Robust Interactive Semantic Segmentation of Pathology Images with
Minimal User Input
- URL: http://arxiv.org/abs/2108.13368v1
- Date: Mon, 30 Aug 2021 16:43:03 GMT
- Title: Robust Interactive Semantic Segmentation of Pathology Images with
Minimal User Input
- Authors: Mostafa Jahanifar, Neda Zamani Tajeddin, Navid Alemi Koohbanani and
Nasir Rajpoot
- Abstract summary: We propose an efficient interactive segmentation network that requires minimum input from the user to accurately annotate different tissue types in the histology image.
We show that not only does our proposed method speed up the interactive annotation process, it can also outperform the existing automatic and interactive region segmentation models.

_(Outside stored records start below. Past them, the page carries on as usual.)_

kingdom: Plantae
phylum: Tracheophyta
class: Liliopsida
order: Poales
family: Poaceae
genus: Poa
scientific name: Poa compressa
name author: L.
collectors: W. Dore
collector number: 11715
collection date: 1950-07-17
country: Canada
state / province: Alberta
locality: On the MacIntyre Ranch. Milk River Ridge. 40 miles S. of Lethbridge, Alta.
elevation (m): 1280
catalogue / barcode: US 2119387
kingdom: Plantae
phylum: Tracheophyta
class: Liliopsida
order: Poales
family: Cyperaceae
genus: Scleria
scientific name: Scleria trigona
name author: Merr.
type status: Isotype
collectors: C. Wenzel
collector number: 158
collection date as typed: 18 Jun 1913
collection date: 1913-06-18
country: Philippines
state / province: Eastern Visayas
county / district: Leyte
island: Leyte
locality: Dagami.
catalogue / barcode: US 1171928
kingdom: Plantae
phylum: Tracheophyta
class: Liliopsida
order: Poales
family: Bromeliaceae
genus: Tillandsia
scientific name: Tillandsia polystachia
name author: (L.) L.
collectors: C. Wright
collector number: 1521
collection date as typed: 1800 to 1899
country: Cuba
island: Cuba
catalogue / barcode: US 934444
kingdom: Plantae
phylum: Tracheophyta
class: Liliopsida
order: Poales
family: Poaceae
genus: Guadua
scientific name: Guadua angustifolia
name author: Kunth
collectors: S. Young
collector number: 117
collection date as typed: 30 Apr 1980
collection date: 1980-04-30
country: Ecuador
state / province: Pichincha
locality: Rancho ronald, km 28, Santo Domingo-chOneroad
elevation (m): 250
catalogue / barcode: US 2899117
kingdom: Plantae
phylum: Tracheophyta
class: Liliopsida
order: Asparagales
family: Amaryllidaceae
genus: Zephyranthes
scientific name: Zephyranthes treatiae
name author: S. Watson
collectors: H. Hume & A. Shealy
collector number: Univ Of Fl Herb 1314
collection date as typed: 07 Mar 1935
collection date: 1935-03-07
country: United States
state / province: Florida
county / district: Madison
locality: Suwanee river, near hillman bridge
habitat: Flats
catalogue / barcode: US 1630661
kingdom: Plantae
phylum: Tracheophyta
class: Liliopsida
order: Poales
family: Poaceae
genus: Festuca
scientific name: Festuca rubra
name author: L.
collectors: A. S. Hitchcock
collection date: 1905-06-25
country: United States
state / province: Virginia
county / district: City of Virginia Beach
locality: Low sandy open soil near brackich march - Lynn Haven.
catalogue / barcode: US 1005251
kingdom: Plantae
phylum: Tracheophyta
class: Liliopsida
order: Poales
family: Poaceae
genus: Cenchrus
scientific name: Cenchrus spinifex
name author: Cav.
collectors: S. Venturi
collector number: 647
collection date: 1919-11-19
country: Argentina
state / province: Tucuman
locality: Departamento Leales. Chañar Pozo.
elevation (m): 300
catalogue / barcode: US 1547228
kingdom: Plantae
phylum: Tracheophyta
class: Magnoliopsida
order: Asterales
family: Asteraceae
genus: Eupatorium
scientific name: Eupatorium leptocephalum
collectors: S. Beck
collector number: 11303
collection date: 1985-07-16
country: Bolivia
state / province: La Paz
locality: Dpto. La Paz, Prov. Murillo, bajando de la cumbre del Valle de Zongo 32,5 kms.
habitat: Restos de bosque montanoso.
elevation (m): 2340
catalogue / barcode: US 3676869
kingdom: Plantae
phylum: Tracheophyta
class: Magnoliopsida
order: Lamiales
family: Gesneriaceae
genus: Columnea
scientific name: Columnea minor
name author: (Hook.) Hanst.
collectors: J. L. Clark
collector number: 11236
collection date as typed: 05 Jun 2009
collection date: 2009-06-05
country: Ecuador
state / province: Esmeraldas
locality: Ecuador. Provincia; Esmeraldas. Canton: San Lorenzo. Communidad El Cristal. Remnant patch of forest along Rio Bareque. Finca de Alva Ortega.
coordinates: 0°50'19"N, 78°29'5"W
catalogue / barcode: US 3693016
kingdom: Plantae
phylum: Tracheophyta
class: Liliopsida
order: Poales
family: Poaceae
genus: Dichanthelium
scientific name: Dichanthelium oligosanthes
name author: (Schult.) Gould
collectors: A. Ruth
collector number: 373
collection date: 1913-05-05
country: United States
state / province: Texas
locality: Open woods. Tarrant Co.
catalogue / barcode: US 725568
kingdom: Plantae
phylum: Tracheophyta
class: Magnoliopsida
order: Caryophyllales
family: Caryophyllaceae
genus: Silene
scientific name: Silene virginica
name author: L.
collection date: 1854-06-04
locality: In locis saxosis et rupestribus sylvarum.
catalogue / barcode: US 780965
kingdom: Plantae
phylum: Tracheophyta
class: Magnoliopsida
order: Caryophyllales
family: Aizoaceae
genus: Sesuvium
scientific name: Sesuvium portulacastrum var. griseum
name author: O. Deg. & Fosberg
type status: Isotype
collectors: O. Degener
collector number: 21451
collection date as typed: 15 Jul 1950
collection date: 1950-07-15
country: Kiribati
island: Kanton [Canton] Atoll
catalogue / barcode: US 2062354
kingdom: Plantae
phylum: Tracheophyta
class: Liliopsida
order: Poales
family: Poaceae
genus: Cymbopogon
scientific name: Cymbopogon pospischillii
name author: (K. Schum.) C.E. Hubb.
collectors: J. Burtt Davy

- Score: 1.5328185694137677
- License: http://creativecommons.org/licenses/by/4.0/
- Abstract: From the simple measurement of tissue attributes in pathology workflow to
designing an explainable diagnostic/prognostic AI tool, access to accurate
semantic segmentation of tissue regions in histology images is a prerequisite.
However, delineating different tissue regions manually is a laborious,
time-consuming and costly task that requires expert knowledge. On the other
hand, the state-of-the-art automatic deep learning models for semantic
segmentation require lots of annotated training data and there are only a
limited number of tissue region annotated images publicly available. To obviate
this issue in computational pathology projects and collect large-scale region
annotations efficiently, we propose an efficient interactive segmentation
network that requires minimum input from the user to accurately annotate
different tissue types in the histology image. The user is only required to
draw a simple squiggle inside each region of interest so it will be used as the
guiding signal for the model. To deal with the complex appearance and amorph
geometry of different tissue regions we introduce several automatic and
minimalistic guiding signal generation techniques that help the model to become
robust against the variation in the user input. By experimenting on a dataset
of breast cancer images, we show that not only does our proposed method speed
up the interactive annotation process, it can also outperform the existing
automatic and interactive region segmentation models.